After work, disaster strikes. I’ve got two social engagements to get to. I’m running late for the second one. I reach for The Brick to send a message and it’s flat. Too much Snake in the salon.

“Does anyone have a Nokia charger?” I ask the bar. Lots of laughter. Someone asks me if I’m selling illegal narcotics. But no charger. I’ve accidentally done a ghost.

Also, I have to catch a cab home instead of an Uber.

Day four: The apocalypse

The 220’s alarm goes off. Upon inspection, The Brick has decided to make me into a full ghost, and deleted all my contacts.

Insert your favourite expletives here.

At the regular mid-morning coffee run, my card gets declined. This is a) embarrassing and b) a sign I need to stop shouting rounds at the wine bar on weekends.

I use a colleague’s phone to log onto my internet banking to shuffle some funds around so I can buy my long black with a splash of cold milk.

At this point, I realise how much I miss ApplePay, and being able to leave the house with just my smartphone and house keys. That sounds more like freedom than The Brick and a handbag.

Oh P.S, by this stage I’m forced to delete my messages twice a day because ‘memory full’.

I tried to check the weather forecast. The Brick said no.

Day five: OK we’re doing this now

The alarm goes off. But I mistake the snooze button for the off button and almost sleep in. Thankfully, someone uses the coffee grinder in the kitchen and I’m not late to work.

The Brick is fine today. Until it isn’t. About noon, it stops showing me full messages. Instead, I get the preview and the first five (six if I’m lucky) words of a text.

My conversing comrades are told to communicate the guts of the text in five key words. It’s like charades 2.0. But more frustrating.

It’s 5pm when disaster strikes. The Brick stops making and receiving phone calls. It’s a Saturday and I’m due to meet a friend after work.

(Hilariously, she’d just recently lost her phone, and was communicating via Facebook Messenger. With no Facebook Messenger on The Brick, we had to set a time and place to meet and stick to it.)

The Brick now operates solely as a torch. A torch with Snake. Its lack of ability to make phone calls and effectively communicate via text message renders it redundant as a phone.

I think about throwing it against the wall, then remember the PR company that sent it out will bill me a lot of money if I don’t return it in ‘working’ order.

Instead, I am defeated.
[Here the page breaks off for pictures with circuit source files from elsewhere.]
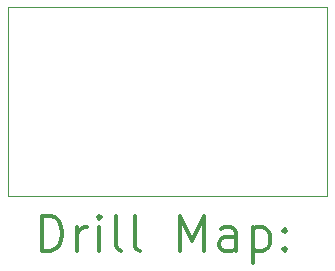
<source format=gbr>
%FSLAX45Y45*%
G04 Gerber Fmt 4.5, Leading zero omitted, Abs format (unit mm)*
G04 Created by KiCad (PCBNEW (5.1.7)-1) date 2022-11-01 20:21:28*
%MOMM*%
%LPD*%
G01*
G04 APERTURE LIST*
%TA.AperFunction,Profile*%
%ADD10C,0.050000*%
%TD*%
%ADD11C,0.200000*%
%ADD12C,0.300000*%
G04 APERTURE END LIST*
D10*
X13000000Y-8300000D02*
X13000000Y-6700000D01*
X15700000Y-8300000D02*
X13000000Y-8300000D01*
X15700000Y-6700000D02*
X15700000Y-8300000D01*
X13000000Y-6700000D02*
X15700000Y-6700000D01*
D11*
D12*
X13283928Y-8768214D02*
X13283928Y-8468214D01*
X13355357Y-8468214D01*
X13398214Y-8482500D01*
X13426786Y-8511072D01*
X13441071Y-8539643D01*
X13455357Y-8596786D01*
X13455357Y-8639643D01*
X13441071Y-8696786D01*
X13426786Y-8725357D01*
X13398214Y-8753929D01*
X13355357Y-8768214D01*
X13283928Y-8768214D01*
X13583928Y-8768214D02*
X13583928Y-8568214D01*
X13583928Y-8625357D02*
X13598214Y-8596786D01*
X13612500Y-8582500D01*
X13641071Y-8568214D01*
X13669643Y-8568214D01*
X13769643Y-8768214D02*
X13769643Y-8568214D01*
X13769643Y-8468214D02*
X13755357Y-8482500D01*
X13769643Y-8496786D01*
X13783928Y-8482500D01*
X13769643Y-8468214D01*
X13769643Y-8496786D01*
X13955357Y-8768214D02*
X13926786Y-8753929D01*
X13912500Y-8725357D01*
X13912500Y-8468214D01*
X14112500Y-8768214D02*
X14083928Y-8753929D01*
X14069643Y-8725357D01*
X14069643Y-8468214D01*
X14455357Y-8768214D02*
X14455357Y-8468214D01*
X14555357Y-8682500D01*
X14655357Y-8468214D01*
X14655357Y-8768214D01*
X14926786Y-8768214D02*
X14926786Y-8611072D01*
X14912500Y-8582500D01*
X14883928Y-8568214D01*
X14826786Y-8568214D01*
X14798214Y-8582500D01*
X14926786Y-8753929D02*
X14898214Y-8768214D01*
X14826786Y-8768214D01*
X14798214Y-8753929D01*
X14783928Y-8725357D01*
X14783928Y-8696786D01*
X14798214Y-8668214D01*
X14826786Y-8653929D01*
X14898214Y-8653929D01*
X14926786Y-8639643D01*
X15069643Y-8568214D02*
X15069643Y-8868214D01*
X15069643Y-8582500D02*
X15098214Y-8568214D01*
X15155357Y-8568214D01*
X15183928Y-8582500D01*
X15198214Y-8596786D01*
X15212500Y-8625357D01*
X15212500Y-8711072D01*
X15198214Y-8739643D01*
X15183928Y-8753929D01*
X15155357Y-8768214D01*
X15098214Y-8768214D01*
X15069643Y-8753929D01*
X15341071Y-8739643D02*
X15355357Y-8753929D01*
X15341071Y-8768214D01*
X15326786Y-8753929D01*
X15341071Y-8739643D01*
X15341071Y-8768214D01*
X15341071Y-8582500D02*
X15355357Y-8596786D01*
X15341071Y-8611072D01*
X15326786Y-8596786D01*
X15341071Y-8582500D01*
X15341071Y-8611072D01*
M02*

</source>
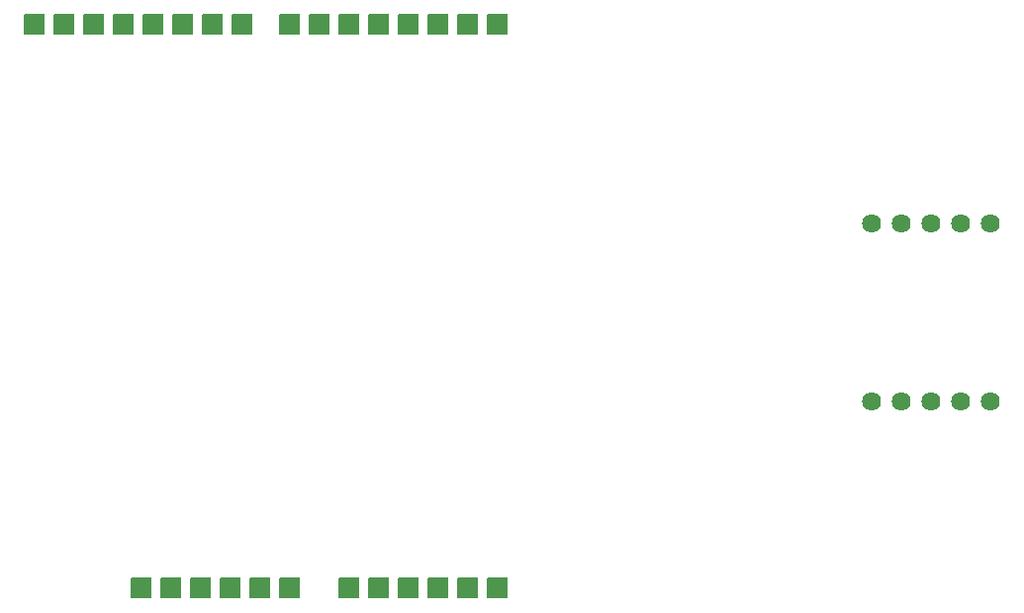
<source format=gbs>
G04 Layer: BottomSolderMaskLayer*
G04 EasyEDA v6.5.46, 2025-06-25 09:17:09*
G04 c32a7bcbb03645a88eb5fb473b9f6d41,a0a929ee5348484eab1505e8ec72bbe5,10*
G04 Gerber Generator version 0.2*
G04 Scale: 100 percent, Rotated: No, Reflected: No *
G04 Dimensions in millimeters *
G04 leading zeros omitted , absolute positions ,4 integer and 5 decimal *
%FSLAX45Y45*%
%MOMM*%

%AMMACRO1*4,1,8,-0.8593,-0.889,-0.889,-0.859,-0.889,0.8593,-0.8593,0.889,0.859,0.889,0.889,0.8593,0.889,-0.859,0.859,-0.889,-0.8593,-0.889,0*%
%ADD10C,1.6256*%
%ADD11MACRO1*%

%LPD*%
D10*
G01*
X11125200Y5956300D03*
G01*
X11379200Y5956300D03*
G01*
X11633200Y5956300D03*
G01*
X11887200Y5956300D03*
G01*
X12141200Y5956300D03*
G01*
X12141200Y7480300D03*
G01*
X11887200Y7480300D03*
G01*
X11633200Y7480300D03*
G01*
X11379200Y7480300D03*
G01*
X11125200Y7480300D03*
D11*
G01*
X6908800Y9182100D03*
G01*
X6654800Y4356100D03*
G01*
X7162800Y9182100D03*
G01*
X7416800Y9182100D03*
G01*
X7670800Y9182100D03*
G01*
X7924800Y9182100D03*
G01*
X6654800Y9182100D03*
G01*
X6400800Y9182100D03*
G01*
X6146800Y9182100D03*
G01*
X5740400Y9182100D03*
G01*
X5486400Y9182100D03*
G01*
X5232400Y9182100D03*
G01*
X4978400Y9182100D03*
G01*
X4724400Y9182100D03*
G01*
X4470400Y9182100D03*
G01*
X4216400Y9182100D03*
G01*
X3962400Y9182100D03*
G01*
X6908800Y4356100D03*
G01*
X7162800Y4356100D03*
G01*
X7416800Y4356100D03*
G01*
X7670800Y4356100D03*
G01*
X7924800Y4356100D03*
G01*
X6146800Y4356100D03*
G01*
X5892800Y4356100D03*
G01*
X5638800Y4356100D03*
G01*
X5384800Y4356100D03*
G01*
X5130800Y4356100D03*
G01*
X4876800Y4356100D03*
M02*

</source>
I turn into the Hulk again, retrieve my SIM card, and return to the land of the walking smartphone zombies.

The verdict: Yeah, nah

If the 220 performed effectively – that is, consistently made and received phone calls, sent text messages, and upped its storage capacity, this could work.

Everything old is cool again, so why not phones? The fact of the matter is, the original Nokias were good. They worked. And they worked for a long time.

Probably because at the time they operated on the best possible technology.

But today, the rendition operates on the cheapest available technology – and it shows.

Would I recommend it as a phone? No.

Would I recommend it as a torch? Yes.